Nel fine settimana è stato rapito il capo di gabinetto del presidente yemenita e alcune persone hanno aperto il fuoco contro l’auto del premier Khaled Bahah al termine di un incontro tra il rappresentante degli sciiti Saleh al-Samad e il presidente Hadi. Fonti governative hanno parlato di un vero e proprio agguato finalizzato ad uccidere il primo ministro.
E’ certo però che lo Yemen, da tempo praticamente privo di un vero e proprio esercito, in questo momento è al centro di un gioco di potere che va oltre i confini nazionali.

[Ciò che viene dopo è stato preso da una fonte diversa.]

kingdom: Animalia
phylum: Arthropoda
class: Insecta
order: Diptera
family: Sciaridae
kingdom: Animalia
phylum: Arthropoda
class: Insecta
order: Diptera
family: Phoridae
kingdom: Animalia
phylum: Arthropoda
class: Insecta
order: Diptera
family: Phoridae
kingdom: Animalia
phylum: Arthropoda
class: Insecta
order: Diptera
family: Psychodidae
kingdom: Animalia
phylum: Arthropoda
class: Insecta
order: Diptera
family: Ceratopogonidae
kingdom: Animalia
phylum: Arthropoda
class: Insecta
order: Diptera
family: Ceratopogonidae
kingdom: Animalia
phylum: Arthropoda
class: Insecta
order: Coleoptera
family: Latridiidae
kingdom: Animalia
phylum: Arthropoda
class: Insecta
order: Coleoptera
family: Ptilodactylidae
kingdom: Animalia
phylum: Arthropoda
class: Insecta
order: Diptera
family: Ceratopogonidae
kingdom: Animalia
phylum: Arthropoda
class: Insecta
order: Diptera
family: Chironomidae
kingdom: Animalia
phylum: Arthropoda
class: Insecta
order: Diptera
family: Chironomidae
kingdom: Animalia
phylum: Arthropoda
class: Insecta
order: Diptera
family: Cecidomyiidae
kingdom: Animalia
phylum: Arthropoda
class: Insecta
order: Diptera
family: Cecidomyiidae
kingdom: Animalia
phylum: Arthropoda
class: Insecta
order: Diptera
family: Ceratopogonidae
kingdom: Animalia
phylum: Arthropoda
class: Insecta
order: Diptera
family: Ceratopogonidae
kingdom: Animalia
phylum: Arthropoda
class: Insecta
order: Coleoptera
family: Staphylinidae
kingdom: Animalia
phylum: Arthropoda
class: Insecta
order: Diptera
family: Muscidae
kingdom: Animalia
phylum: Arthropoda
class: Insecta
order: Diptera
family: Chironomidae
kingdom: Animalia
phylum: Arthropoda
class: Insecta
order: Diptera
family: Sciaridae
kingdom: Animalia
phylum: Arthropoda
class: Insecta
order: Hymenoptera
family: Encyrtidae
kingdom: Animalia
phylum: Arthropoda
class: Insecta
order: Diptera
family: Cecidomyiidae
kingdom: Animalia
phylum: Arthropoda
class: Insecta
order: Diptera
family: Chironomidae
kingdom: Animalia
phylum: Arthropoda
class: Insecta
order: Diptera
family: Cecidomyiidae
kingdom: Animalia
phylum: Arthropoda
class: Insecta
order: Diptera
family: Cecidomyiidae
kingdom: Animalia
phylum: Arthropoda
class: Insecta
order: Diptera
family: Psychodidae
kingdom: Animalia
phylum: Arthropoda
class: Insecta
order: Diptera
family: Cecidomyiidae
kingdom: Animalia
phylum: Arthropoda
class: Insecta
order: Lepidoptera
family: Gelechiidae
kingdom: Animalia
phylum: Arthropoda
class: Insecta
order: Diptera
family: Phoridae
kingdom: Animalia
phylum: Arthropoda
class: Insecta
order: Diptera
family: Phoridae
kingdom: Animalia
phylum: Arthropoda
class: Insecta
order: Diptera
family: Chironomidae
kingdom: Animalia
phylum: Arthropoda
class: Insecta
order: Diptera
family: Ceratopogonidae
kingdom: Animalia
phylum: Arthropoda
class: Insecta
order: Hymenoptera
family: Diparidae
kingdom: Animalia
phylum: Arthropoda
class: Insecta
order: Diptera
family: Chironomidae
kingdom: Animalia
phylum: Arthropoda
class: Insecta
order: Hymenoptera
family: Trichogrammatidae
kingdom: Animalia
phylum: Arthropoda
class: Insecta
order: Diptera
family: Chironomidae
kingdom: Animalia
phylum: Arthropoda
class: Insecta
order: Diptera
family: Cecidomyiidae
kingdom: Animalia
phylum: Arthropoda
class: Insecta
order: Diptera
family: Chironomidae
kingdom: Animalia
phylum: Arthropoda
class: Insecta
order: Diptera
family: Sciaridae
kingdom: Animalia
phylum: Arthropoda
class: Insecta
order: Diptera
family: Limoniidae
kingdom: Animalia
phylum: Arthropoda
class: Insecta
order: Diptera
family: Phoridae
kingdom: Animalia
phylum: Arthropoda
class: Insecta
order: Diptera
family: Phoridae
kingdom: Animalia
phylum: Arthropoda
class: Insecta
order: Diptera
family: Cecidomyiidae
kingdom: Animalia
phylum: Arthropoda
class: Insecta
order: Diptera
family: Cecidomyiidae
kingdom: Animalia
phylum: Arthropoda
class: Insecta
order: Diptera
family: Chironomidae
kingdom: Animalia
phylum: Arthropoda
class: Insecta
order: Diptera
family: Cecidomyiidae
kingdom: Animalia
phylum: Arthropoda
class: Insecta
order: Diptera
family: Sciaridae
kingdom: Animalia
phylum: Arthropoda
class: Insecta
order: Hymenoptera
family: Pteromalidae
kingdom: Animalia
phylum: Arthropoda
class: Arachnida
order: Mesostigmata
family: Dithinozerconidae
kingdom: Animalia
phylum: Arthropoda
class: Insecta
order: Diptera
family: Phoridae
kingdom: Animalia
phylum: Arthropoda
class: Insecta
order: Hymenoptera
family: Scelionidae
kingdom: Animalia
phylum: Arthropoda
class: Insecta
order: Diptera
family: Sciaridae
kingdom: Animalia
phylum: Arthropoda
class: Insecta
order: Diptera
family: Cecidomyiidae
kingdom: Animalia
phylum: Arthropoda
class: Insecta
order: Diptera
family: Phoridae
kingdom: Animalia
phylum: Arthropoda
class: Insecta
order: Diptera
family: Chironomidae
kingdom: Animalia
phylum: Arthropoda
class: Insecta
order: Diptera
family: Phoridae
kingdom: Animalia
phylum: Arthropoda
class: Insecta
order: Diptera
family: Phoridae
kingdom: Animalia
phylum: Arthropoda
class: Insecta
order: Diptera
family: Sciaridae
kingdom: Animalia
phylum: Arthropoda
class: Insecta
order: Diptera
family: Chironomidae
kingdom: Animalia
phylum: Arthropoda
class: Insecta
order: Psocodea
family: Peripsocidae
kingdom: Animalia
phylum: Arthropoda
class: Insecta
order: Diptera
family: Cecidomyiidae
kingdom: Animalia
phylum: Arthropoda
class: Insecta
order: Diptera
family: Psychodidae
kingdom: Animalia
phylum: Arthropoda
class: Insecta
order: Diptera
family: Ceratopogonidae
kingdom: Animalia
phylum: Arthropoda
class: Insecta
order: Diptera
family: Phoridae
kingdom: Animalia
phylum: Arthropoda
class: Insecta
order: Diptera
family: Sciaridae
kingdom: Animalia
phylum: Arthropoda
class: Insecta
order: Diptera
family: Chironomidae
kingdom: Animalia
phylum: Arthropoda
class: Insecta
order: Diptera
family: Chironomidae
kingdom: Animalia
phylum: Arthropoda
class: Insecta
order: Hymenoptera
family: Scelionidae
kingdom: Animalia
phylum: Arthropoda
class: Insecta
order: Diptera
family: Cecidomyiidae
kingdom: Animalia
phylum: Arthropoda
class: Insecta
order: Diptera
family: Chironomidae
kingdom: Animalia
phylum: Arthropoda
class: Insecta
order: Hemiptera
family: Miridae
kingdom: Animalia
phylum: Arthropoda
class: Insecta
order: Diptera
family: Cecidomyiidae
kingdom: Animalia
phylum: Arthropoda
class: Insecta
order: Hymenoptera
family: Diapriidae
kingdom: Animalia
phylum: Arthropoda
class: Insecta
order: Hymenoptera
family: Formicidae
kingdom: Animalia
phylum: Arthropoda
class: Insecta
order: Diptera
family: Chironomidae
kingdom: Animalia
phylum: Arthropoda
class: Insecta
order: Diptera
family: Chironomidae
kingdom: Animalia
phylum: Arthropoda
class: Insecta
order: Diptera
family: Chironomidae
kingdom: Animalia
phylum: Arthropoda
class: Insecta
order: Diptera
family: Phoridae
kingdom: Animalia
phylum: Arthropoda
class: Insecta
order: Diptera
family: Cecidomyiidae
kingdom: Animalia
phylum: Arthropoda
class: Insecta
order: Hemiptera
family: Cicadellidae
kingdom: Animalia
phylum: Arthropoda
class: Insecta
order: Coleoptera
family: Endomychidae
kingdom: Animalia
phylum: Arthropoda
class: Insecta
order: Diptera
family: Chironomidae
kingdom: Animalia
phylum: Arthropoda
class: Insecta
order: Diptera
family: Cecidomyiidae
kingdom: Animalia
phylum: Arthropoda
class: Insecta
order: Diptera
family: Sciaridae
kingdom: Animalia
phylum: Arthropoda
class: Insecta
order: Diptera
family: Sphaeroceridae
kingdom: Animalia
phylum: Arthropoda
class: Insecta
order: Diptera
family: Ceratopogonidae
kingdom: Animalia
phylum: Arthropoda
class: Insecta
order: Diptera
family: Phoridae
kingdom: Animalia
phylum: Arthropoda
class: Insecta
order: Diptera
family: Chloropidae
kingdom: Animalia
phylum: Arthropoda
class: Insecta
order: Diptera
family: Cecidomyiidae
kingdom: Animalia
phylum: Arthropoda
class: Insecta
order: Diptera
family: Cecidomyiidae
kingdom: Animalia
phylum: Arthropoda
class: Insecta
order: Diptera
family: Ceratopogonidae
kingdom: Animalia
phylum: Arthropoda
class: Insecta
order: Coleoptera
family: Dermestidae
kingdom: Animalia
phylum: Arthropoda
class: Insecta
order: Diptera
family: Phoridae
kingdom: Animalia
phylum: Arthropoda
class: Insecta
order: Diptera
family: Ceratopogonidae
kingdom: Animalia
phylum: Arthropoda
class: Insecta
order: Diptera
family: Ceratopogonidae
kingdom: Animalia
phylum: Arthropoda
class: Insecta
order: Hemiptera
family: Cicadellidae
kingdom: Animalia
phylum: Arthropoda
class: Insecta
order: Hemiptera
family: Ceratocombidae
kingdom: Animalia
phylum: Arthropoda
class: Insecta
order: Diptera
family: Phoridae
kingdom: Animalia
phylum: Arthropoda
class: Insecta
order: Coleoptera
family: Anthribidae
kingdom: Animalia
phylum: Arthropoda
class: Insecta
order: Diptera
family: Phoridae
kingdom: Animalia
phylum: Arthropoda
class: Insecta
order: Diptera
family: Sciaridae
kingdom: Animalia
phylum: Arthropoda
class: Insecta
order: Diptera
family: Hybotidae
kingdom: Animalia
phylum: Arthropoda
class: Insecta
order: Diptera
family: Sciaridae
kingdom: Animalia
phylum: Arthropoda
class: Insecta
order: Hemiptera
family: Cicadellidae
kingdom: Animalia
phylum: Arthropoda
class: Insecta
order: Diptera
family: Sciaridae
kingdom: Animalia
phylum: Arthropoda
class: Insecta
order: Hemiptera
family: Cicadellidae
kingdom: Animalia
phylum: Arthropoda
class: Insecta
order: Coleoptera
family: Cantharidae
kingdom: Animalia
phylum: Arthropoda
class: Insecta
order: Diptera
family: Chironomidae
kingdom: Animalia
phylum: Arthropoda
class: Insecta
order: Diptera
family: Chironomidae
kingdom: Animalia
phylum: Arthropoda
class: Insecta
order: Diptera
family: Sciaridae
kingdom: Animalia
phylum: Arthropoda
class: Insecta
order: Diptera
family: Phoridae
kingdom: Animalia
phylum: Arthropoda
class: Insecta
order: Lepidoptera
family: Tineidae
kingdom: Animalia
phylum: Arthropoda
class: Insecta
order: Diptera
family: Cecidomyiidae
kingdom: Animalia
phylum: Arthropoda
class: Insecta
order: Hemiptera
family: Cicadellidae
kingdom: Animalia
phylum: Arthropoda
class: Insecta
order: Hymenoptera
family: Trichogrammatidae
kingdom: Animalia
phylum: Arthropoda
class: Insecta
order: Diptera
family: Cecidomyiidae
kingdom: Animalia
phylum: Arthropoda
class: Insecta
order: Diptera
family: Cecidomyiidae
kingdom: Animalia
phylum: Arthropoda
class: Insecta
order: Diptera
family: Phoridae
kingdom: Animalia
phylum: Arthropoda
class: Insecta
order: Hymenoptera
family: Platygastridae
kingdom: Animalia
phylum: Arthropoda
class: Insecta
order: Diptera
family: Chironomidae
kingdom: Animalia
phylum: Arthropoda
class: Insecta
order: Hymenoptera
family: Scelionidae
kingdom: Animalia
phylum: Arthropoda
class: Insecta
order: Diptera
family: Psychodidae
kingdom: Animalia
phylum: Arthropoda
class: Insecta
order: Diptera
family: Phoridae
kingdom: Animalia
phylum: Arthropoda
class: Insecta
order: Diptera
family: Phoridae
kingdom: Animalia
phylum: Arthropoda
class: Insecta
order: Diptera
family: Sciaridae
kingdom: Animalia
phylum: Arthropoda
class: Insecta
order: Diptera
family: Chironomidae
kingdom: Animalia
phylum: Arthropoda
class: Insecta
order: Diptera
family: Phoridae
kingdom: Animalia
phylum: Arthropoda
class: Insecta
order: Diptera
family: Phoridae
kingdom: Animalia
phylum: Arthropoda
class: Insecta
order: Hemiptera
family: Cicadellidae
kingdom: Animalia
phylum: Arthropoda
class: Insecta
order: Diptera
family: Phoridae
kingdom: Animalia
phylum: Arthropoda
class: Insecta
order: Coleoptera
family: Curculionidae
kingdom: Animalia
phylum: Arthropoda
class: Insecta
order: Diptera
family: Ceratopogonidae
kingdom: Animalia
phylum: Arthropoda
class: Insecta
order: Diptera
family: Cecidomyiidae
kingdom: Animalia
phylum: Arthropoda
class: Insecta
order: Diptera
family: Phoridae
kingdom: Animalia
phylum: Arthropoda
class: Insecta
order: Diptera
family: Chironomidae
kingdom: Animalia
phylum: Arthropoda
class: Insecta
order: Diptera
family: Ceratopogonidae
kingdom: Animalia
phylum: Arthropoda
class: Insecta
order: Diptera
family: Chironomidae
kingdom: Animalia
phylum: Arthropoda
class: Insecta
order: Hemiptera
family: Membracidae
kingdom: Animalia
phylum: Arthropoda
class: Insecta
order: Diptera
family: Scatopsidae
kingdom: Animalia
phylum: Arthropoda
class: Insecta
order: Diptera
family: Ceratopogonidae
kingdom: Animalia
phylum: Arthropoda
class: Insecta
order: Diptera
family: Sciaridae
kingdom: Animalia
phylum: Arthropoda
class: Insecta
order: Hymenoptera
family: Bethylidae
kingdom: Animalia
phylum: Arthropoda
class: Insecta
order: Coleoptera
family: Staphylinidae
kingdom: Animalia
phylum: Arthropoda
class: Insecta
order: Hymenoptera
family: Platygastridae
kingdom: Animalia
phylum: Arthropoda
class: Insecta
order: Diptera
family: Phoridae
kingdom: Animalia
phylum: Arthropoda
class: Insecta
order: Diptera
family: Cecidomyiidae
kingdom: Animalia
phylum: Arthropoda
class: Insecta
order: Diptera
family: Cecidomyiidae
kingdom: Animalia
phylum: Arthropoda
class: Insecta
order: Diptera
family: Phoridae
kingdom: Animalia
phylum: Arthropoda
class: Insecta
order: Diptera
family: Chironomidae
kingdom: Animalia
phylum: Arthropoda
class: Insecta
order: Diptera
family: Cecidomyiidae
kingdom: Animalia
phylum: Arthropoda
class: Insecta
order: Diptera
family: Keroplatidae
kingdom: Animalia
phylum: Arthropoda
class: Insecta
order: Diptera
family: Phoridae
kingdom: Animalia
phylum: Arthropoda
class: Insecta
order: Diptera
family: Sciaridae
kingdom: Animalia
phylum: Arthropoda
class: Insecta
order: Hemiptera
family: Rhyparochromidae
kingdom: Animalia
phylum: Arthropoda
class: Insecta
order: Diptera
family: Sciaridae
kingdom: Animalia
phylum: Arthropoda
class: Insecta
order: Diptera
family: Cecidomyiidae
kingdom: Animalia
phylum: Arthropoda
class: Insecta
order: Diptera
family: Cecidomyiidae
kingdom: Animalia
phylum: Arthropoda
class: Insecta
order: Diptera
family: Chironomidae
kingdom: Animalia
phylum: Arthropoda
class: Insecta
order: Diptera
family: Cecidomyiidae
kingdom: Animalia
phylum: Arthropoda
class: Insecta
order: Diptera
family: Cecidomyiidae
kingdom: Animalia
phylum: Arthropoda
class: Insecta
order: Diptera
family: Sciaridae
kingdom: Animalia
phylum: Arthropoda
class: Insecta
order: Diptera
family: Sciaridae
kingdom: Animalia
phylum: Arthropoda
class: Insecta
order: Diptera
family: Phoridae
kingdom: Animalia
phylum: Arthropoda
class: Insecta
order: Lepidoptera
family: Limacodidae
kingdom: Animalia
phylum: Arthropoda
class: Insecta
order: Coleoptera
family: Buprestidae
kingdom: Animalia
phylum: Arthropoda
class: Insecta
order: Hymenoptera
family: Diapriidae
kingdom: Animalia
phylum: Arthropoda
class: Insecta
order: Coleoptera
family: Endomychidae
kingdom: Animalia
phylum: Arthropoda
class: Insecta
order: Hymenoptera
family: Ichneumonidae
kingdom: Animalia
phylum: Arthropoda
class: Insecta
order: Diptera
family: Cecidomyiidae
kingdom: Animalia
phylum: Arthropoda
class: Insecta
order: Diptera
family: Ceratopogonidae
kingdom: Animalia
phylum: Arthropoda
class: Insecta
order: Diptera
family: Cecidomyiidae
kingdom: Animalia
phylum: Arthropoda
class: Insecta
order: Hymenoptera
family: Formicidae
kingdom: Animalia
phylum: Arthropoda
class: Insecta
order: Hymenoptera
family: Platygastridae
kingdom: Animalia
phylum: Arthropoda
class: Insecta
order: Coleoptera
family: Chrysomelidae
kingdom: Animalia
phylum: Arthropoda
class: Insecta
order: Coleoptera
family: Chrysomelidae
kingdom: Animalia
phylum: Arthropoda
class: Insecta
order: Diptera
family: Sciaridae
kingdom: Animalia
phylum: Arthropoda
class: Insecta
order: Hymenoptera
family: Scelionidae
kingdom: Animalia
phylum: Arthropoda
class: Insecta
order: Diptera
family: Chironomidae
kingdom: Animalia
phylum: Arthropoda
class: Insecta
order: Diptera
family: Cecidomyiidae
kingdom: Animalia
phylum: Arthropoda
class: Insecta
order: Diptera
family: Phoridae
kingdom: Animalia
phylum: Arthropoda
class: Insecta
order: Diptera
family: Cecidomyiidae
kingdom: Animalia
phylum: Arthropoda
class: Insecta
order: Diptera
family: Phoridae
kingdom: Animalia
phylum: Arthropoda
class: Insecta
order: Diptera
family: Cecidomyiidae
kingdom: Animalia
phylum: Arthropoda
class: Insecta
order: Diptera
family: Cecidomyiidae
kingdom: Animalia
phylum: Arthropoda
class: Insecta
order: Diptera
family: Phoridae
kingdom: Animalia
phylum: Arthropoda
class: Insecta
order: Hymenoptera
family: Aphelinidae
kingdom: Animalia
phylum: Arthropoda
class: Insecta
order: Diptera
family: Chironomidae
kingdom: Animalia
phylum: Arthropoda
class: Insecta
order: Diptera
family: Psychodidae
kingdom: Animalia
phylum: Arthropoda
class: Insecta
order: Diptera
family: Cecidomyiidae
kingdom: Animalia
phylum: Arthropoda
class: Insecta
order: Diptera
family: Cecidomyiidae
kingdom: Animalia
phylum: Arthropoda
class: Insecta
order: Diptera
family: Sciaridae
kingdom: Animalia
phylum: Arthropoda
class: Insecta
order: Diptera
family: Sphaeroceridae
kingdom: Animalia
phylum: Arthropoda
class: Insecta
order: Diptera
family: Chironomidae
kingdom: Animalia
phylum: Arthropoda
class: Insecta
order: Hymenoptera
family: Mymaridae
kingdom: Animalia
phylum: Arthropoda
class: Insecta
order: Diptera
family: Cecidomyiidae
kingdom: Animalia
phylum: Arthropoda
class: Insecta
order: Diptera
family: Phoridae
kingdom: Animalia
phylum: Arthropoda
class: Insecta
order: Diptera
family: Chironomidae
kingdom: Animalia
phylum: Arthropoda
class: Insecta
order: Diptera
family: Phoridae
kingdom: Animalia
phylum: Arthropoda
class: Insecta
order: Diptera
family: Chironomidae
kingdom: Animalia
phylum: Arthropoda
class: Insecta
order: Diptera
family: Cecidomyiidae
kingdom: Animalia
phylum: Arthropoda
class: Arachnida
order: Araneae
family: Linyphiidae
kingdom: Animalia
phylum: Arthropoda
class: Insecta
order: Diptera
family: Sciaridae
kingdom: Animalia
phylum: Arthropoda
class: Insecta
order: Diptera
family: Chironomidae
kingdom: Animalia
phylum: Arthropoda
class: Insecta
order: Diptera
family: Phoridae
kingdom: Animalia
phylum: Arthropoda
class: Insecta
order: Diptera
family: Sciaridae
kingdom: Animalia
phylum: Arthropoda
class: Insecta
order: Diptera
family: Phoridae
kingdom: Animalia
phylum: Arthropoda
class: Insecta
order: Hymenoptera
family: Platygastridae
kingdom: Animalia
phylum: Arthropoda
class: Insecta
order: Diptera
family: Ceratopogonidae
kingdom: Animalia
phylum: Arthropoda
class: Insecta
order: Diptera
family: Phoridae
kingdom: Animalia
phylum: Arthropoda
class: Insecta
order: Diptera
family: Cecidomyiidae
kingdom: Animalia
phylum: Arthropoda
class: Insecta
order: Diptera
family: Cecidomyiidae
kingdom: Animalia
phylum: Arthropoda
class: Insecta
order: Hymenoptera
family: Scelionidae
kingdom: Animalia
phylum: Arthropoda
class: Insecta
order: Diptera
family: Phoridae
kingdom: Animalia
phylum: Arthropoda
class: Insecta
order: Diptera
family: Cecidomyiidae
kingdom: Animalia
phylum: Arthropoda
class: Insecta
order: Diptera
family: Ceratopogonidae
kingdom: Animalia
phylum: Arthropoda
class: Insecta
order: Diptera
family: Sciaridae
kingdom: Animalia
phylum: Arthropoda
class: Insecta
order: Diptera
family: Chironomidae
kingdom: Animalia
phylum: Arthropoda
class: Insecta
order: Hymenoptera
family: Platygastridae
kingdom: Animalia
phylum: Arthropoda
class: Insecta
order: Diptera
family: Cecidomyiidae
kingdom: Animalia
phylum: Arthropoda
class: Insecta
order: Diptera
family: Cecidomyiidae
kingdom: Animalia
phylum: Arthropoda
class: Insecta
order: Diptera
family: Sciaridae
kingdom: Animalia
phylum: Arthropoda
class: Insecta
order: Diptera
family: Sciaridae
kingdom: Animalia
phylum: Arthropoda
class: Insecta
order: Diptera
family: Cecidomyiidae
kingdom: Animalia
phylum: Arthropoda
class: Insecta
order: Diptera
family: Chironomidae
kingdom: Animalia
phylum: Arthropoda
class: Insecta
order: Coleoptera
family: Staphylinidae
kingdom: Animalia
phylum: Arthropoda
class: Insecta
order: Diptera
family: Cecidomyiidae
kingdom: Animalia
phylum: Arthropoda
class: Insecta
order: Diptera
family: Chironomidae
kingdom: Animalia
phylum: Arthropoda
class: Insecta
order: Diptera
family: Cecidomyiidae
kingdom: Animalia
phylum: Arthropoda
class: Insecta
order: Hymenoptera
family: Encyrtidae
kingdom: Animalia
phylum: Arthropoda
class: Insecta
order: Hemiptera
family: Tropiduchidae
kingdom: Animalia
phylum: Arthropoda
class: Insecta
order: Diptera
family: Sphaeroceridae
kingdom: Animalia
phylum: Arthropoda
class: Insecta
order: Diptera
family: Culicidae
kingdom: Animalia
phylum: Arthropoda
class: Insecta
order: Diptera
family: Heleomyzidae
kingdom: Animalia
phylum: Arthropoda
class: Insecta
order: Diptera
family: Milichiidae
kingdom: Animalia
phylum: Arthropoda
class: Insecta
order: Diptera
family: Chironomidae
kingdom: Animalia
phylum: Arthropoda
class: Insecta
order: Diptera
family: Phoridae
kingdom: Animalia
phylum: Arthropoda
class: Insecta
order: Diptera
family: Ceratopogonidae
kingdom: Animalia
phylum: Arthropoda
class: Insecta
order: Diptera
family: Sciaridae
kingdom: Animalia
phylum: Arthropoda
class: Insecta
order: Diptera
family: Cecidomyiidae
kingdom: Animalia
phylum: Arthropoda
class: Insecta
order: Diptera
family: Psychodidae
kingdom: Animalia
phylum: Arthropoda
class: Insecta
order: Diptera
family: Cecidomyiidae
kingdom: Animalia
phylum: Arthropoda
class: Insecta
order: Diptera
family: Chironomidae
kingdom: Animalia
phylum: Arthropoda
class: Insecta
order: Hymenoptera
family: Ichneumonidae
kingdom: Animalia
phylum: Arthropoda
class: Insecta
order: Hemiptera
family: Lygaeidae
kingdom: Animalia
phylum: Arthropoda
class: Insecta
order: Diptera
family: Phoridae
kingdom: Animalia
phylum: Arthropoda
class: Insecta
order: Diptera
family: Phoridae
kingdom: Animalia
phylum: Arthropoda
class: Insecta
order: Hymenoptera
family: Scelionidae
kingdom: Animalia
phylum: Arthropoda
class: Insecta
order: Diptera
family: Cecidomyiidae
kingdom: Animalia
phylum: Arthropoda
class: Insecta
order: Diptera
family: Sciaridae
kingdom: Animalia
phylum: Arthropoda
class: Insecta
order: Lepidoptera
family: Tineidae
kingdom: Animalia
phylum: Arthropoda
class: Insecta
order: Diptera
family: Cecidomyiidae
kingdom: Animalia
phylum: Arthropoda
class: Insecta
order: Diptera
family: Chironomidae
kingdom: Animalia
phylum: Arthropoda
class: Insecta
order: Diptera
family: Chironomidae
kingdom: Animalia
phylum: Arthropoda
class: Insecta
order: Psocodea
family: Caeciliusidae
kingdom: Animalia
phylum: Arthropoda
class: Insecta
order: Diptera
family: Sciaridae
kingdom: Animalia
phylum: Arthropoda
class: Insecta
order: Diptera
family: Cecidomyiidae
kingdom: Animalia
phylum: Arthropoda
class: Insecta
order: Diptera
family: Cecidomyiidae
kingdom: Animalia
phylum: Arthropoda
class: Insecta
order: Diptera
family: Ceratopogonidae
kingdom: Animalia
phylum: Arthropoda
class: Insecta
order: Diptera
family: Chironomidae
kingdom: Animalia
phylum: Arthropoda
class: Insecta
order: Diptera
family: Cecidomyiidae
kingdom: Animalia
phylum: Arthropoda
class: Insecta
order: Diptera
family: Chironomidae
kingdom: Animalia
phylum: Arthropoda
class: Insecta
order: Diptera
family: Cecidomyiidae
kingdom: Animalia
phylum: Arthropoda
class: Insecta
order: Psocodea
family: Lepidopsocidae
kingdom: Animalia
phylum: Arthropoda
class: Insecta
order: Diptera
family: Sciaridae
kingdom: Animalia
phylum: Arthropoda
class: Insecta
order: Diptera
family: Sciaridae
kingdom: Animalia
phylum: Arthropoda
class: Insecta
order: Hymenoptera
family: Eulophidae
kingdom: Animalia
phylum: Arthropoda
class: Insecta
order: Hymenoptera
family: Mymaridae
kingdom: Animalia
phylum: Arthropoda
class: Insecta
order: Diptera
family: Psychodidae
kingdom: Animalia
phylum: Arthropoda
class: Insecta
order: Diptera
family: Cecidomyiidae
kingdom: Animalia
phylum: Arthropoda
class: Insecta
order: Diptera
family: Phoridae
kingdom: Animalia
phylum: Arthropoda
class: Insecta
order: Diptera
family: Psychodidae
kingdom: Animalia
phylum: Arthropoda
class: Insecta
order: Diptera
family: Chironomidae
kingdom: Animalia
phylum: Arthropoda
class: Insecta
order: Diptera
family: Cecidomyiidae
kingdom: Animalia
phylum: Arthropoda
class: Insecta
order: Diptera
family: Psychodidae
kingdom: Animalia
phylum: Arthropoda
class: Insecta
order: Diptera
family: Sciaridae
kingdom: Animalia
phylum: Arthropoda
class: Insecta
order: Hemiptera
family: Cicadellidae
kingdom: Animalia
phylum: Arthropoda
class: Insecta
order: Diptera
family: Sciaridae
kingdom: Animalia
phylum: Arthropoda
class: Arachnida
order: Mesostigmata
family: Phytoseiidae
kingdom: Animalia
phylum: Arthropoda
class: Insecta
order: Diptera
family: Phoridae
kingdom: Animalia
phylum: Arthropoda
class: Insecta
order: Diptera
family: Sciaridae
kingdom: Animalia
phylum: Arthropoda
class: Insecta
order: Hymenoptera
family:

Lo stesso giorno dell’attentato a Charlie Hebdo, rivendicato poi dalla centrale yemenita di al Qaeda, un kamikaze a bordo di un minibus carico di esplosivo si è fatto saltare in aria vicino ad una stazione di polizia a Sana’a’, provocando 40 morti e altrettanti feriti. Il deposto, nel 2012, presidente Saleh parlava della sua nazione come di un arsenale a cielo aperto: “23 milioni di abitanti e 23 milioni di fucili, questo è lo Yemen”. Eppure lo stesso ex presidente si è più volte servito di fondamentalisti islamici sunniti per reprimere le rivolte sciite Houti.
Adesso lo Yemen, continua meta di turismo nonostante i ripetuti rapimenti, può subire un cambiamento radicale. Se in meglio non è dato saperlo, di certo però non lascerà indifferenti i principali attori del mondo arabo, in particolare la confinante Arabia Saudita.